◆ TEKS YANG DIBERIKAN
<<<<

Masih dari buku yang sama seperti yang saya post kali lalu.
Swasembada beras tahun 1984, bukan oleh BUMN / pemaksaan pemerintah, tetapi oleh langkah usaha masyarakat petani itu sendiri yang memanfaatkan insentif dan fasilitas yang diberikan pemerintah dengan sistem perencanaan melalui pasar. Banyak pengalaman berharga diperoleh dalam melaksanaan perencanaan produksi pangan ini. Pejabat Dep.Pertanian maupun pejabat pemerintah daerah cenderung melaporkan angka produksi lebih tinggi dari laporan Biro Pusat Statistik yang mengungkapkan kemerosotan angka produksi tahun yang lebih rendah dari tahun-tahun sebelumnya. Oleh karenanya, laporan angka produksi beras saling bertentangan, maka Ketua Bappenas Widjojo Nitisastro meminta kepada semua pejabat pemerintah agar "harga beras pada musim panen" dipakai sebagai indikator tinggi-rendahnya produksi beras di daerah dan bukan "perkiraan jumlah produksi padi dari para pejabat", lebih-lebih lagi apabila ada keengganan pejabat untuk melaporkan "turunnya" produksi beras dibandingkan dengan tahun-tahun lalu.

>>>>

◆ TUGAS
Sebutkan semua frasa yang diapit tanda kutip dalam teks tentang swasembada beras. Item sesudah ini merupakan bahan tersendiri yang tidak berkaitan dengan teks di atas.

◆ DATA SUMBER
<<<<

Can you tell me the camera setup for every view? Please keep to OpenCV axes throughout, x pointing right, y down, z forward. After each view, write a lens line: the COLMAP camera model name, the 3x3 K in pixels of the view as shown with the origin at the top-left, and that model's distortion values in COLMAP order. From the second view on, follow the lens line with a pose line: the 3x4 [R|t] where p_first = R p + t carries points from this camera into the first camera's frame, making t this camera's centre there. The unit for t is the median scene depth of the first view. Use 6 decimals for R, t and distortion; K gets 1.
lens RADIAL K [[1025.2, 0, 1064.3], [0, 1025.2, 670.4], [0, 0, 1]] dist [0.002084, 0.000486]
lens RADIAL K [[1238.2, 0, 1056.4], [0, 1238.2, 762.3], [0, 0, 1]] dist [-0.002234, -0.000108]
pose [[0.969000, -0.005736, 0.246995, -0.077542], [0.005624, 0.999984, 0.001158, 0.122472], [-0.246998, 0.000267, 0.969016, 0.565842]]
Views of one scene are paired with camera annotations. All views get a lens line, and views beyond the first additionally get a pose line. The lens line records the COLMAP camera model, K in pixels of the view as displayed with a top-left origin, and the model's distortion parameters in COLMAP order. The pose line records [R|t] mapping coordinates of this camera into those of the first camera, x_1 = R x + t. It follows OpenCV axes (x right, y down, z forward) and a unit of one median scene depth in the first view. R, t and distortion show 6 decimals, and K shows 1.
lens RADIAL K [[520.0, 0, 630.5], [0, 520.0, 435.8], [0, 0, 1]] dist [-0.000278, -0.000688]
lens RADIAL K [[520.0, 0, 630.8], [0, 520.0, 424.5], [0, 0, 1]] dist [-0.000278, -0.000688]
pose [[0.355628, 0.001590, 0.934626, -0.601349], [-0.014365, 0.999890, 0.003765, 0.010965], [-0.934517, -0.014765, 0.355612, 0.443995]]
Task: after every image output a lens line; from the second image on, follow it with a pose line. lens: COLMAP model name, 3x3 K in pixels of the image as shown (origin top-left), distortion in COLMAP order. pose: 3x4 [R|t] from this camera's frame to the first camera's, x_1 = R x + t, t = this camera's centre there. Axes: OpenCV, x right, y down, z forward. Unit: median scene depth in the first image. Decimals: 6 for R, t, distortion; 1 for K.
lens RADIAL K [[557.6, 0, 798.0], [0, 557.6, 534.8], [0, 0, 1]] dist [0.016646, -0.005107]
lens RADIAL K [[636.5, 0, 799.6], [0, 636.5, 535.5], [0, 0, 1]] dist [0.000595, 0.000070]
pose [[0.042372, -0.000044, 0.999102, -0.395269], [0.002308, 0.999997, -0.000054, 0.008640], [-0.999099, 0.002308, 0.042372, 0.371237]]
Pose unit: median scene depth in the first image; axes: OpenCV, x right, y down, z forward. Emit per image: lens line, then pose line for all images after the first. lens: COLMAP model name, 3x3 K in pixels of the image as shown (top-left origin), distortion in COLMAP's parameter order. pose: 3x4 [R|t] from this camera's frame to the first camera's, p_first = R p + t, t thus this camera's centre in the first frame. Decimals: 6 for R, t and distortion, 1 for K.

>>>>

◆ HASIL LATIHAN
"harga beras pada musim panen"
"perkiraan jumlah produksi padi dari para pejabat"
"turunnya"